The Man With A Long Chin's Diary

 

Be His Valentine/Desperate For Love

13/2/98-16/2/98

13 February 1998 - BE HIS VALENTINE

Now that my chocolate factory has been closed by terrified authorities, I’ve decided to be somebody’s valentine. Sadly, the first two people I approached, a policeman called PC Garrety, and a freemason called Guy, weren’t receptive to my advances. It looked like my luck was in when I saw a couple of raccoons in a tree, and I imagined they told me my true love lived in a house at the bottom of Seeker Crescent. I rushed there right away, but discovered that Seeker Crescent never existed.

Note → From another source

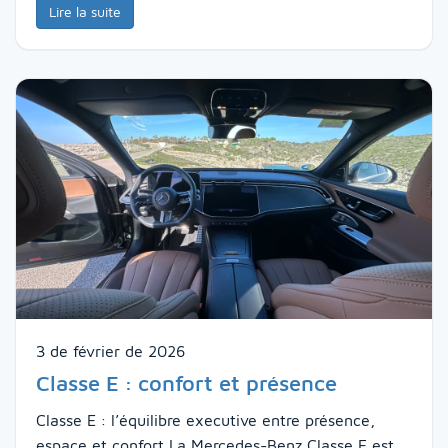
Lire la suite
3 de février de 2026
Classe E : confort et présence
Classe E : l’équilibre executive entre présence,
espace et confort La Mercedes-Benz Classe E est,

14 February 1998 - BE HIS VALENTINE

I’m afraid that I’m going to be alone for the rest of my life. I’ve tried so hard to find a companion to no avail, that I’m on the verge of calling it quits. Yesterday I got so desperate for some affection that I tried chatting myself up in the mirror. Unfortunately, I was repulsed by the sight of my naked buttocks, and had to stop. My next step was then to imagine I had a girlfriend, but all I could think about was a load of monkeys jumping around in tiny leather jackets.


16 February 1998 - DESPERATE FOR LOVE

I've joined a video dating agency in the hope that I'll find a partner. They asked me to put together a home video tape of me doing the things I enjoy, so that they could show it to potential dates.

Unfortunately, I was informed that the agency would be closed down if they showed my tape to anyone, and were forced to edit it down and dub music over the top so that it looked as if I was just dancing. I have to admit - they did a pretty good job. Even I found myself attracted to myself.